Action item — Nothing should change. Output the data exactly.

Collected data

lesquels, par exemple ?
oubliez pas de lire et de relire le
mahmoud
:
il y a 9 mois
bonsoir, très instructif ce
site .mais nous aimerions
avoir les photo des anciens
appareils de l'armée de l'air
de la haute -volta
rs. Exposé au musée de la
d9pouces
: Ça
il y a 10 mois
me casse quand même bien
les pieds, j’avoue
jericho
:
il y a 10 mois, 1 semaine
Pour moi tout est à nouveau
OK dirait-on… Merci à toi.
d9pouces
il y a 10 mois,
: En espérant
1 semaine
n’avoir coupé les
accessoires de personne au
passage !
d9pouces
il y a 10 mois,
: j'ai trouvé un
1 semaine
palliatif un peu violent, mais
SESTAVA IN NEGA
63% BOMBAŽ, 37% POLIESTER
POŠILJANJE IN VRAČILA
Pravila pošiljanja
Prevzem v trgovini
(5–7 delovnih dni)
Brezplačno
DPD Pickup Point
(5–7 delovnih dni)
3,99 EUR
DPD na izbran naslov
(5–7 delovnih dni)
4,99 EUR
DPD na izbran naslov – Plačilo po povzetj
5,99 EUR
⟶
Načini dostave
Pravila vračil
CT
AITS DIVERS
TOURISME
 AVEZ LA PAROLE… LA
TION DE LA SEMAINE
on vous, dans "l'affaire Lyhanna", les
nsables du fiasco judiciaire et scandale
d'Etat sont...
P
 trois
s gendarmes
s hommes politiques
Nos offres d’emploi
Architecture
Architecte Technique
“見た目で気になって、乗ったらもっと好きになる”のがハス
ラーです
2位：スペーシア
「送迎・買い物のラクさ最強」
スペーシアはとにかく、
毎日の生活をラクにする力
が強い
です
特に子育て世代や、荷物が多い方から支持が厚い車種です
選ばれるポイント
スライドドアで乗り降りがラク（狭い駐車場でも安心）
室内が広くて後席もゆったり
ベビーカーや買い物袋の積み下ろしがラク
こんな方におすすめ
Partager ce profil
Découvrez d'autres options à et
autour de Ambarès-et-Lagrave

Written response —
lesquels, par exemple ?
oubliez pas de lire et de relire le
mahmoud
:
il y a 9 mois
bonsoir, très instructif ce
site .mais nous aimerions
avoir les photo des anciens
appareils de l'armée de l'air
de la haute -volta
rs. Exposé au musée de la
d9pouces
: Ça
il y a 10 mois
me casse quand même bien
les pieds, j’avoue
jericho
:
il y a 10 mois, 1 semaine
Pour moi tout est à nouveau
OK dirait-on… Merci à toi.
d9pouces
il y a 10 mois,
: En espérant
1 semaine
n’avoir coupé les
accessoires de personne au
passage !
d9pouces
il y a 10 mois,
: j'ai trouvé un
1 semaine
palliatif un peu violent, mais
SESTAVA IN NEGA
63% BOMBAŽ, 37% POLIESTER
POŠILJANJE IN VRAČILA
Pravila pošiljanja
Prevzem v trgovini
(5–7 delovnih dni)
Brezplačno
DPD Pickup Point
(5–7 delovnih dni)
3,99 EUR
DPD na izbran naslov
(5–7 delovnih dni)
4,99 EUR
DPD na izbran naslov – Plačilo po povzetj
5,99 EUR
⟶
Načini dostave
Pravila vračil
CT
AITS DIVERS
TOURISME
 AVEZ LA PAROLE… LA
TION DE LA SEMAINE
on vous, dans "l'affaire Lyhanna", les
nsables du fiasco judiciaire et scandale
d'Etat sont...
P
 trois
s gendarmes
s hommes politiques
Nos offres d’emploi
Architecture
Architecte Technique
“見た目で気になって、乗ったらもっと好きになる”のがハス
ラーです
2位：スペーシア
「送迎・買い物のラクさ最強」
スペーシアはとにかく、
毎日の生活をラクにする力
が強い
です
特に子育て世代や、荷物が多い方から支持が厚い車種です
選ばれるポイント
スライドドアで乗り降りがラク（狭い駐車場でも安心）
室内が広くて後席もゆったり
ベビーカーや買い物袋の積み下ろしがラク
こんな方におすすめ
Partager ce profil
Découvrez d'autres options à et
autour de Ambarès-et-Lagrave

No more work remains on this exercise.